WHAT THE TASK ASKS: Below are the records; copy each line in them that holds the word "Liên".

(Collection entries)
★ ★ ★ ★ ★

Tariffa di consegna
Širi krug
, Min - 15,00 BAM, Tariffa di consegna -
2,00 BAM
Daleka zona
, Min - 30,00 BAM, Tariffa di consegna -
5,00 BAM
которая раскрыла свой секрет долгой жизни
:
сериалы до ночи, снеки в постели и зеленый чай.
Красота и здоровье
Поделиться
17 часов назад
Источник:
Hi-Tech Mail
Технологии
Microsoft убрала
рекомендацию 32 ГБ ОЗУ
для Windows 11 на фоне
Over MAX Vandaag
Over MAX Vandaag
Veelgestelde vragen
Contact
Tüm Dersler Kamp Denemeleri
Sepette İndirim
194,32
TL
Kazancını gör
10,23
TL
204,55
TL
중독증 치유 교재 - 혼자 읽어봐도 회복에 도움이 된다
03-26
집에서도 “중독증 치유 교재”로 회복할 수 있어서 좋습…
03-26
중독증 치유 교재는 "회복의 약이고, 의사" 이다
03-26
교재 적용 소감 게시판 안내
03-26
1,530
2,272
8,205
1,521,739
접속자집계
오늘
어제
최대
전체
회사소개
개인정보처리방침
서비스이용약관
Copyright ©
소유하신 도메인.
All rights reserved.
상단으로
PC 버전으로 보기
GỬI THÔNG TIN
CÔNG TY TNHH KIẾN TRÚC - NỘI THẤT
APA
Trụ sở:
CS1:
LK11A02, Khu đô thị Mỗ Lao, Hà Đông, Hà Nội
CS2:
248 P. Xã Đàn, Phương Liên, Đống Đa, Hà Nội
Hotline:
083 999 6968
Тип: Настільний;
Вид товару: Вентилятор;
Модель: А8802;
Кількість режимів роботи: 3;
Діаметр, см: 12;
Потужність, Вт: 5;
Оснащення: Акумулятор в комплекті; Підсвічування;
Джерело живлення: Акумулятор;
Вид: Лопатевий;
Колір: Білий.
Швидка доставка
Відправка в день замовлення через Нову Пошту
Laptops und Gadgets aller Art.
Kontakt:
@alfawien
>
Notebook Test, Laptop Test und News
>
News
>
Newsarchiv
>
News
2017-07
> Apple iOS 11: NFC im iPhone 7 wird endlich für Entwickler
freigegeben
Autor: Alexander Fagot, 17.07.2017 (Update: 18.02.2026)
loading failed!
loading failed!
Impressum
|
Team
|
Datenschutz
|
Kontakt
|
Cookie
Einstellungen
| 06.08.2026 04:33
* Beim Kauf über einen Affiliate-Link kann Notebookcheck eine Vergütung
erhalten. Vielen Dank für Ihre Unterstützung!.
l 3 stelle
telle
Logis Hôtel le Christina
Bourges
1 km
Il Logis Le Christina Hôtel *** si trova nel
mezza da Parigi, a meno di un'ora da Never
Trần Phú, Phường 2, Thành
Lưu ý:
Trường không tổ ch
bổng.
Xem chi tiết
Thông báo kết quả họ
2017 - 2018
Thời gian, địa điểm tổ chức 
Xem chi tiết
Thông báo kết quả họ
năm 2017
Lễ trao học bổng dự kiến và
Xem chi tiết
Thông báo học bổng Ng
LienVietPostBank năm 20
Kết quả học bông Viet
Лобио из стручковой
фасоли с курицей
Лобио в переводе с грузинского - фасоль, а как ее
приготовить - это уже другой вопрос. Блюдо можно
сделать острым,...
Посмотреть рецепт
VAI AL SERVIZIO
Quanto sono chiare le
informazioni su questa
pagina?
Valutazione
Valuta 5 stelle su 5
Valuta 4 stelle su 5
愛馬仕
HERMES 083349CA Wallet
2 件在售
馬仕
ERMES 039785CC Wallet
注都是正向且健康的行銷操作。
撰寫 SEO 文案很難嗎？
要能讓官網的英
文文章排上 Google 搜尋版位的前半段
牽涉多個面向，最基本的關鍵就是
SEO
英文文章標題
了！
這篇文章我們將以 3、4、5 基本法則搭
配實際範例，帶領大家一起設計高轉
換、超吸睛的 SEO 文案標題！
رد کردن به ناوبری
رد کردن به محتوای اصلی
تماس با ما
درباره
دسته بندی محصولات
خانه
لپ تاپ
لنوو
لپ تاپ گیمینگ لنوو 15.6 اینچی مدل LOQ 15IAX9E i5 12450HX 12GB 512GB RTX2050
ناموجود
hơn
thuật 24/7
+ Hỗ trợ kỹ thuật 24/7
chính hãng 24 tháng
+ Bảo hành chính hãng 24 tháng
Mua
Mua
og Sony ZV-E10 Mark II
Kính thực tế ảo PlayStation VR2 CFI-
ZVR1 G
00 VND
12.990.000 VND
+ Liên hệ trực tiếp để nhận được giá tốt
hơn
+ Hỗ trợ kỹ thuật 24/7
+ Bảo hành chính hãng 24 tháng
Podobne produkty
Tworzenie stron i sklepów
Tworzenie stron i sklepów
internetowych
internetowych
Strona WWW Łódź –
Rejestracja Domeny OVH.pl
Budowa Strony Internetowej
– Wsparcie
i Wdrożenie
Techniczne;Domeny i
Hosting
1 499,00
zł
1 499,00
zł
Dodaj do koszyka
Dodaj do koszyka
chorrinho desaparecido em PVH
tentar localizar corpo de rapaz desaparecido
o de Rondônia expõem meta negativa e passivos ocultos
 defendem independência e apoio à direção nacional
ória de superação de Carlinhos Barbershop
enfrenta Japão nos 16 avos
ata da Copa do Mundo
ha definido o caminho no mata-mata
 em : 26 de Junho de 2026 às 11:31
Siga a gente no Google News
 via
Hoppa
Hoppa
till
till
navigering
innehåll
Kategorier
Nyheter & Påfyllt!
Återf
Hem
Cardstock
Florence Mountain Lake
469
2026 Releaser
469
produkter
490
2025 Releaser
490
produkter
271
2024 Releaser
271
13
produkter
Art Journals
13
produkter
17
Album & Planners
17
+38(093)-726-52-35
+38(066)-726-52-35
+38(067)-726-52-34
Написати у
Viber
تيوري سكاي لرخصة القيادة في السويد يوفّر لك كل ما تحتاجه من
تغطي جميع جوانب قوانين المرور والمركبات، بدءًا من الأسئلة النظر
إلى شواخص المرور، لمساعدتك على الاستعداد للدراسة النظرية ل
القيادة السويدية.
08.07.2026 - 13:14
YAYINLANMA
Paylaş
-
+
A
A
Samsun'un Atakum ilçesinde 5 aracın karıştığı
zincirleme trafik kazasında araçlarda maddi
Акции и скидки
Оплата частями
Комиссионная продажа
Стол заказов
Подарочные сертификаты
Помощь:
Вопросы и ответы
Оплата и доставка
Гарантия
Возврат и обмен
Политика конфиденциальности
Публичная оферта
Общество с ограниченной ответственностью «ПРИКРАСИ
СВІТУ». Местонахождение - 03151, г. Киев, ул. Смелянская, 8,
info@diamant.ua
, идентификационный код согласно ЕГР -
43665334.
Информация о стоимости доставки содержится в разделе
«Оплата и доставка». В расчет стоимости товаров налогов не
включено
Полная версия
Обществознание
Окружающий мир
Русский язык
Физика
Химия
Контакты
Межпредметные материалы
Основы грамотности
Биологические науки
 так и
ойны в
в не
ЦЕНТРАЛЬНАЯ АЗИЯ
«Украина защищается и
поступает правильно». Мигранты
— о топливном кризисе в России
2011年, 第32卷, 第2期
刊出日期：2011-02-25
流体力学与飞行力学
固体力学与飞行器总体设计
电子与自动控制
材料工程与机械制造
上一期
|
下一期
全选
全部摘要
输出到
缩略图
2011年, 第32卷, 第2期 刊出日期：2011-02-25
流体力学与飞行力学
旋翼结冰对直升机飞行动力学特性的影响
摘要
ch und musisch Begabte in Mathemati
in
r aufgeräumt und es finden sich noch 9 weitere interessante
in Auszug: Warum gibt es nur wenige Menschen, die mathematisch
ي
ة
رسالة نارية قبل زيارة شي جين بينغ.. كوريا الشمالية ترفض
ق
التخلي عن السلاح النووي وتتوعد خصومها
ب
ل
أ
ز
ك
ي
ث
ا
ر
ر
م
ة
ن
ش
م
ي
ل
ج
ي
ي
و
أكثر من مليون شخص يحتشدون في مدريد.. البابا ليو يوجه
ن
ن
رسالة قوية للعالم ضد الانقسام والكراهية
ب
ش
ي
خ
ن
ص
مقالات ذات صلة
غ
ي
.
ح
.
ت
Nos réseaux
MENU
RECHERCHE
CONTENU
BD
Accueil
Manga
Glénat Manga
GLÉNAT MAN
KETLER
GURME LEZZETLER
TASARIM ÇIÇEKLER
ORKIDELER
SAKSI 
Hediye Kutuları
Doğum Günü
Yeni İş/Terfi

★ ★ ★ ★ ★

ANSWER BELOW:
248 P. Xã Đàn, Phương Liên, Đống Đa, Hà Nội
+ Liên hệ trực tiếp để nhận được giá tốt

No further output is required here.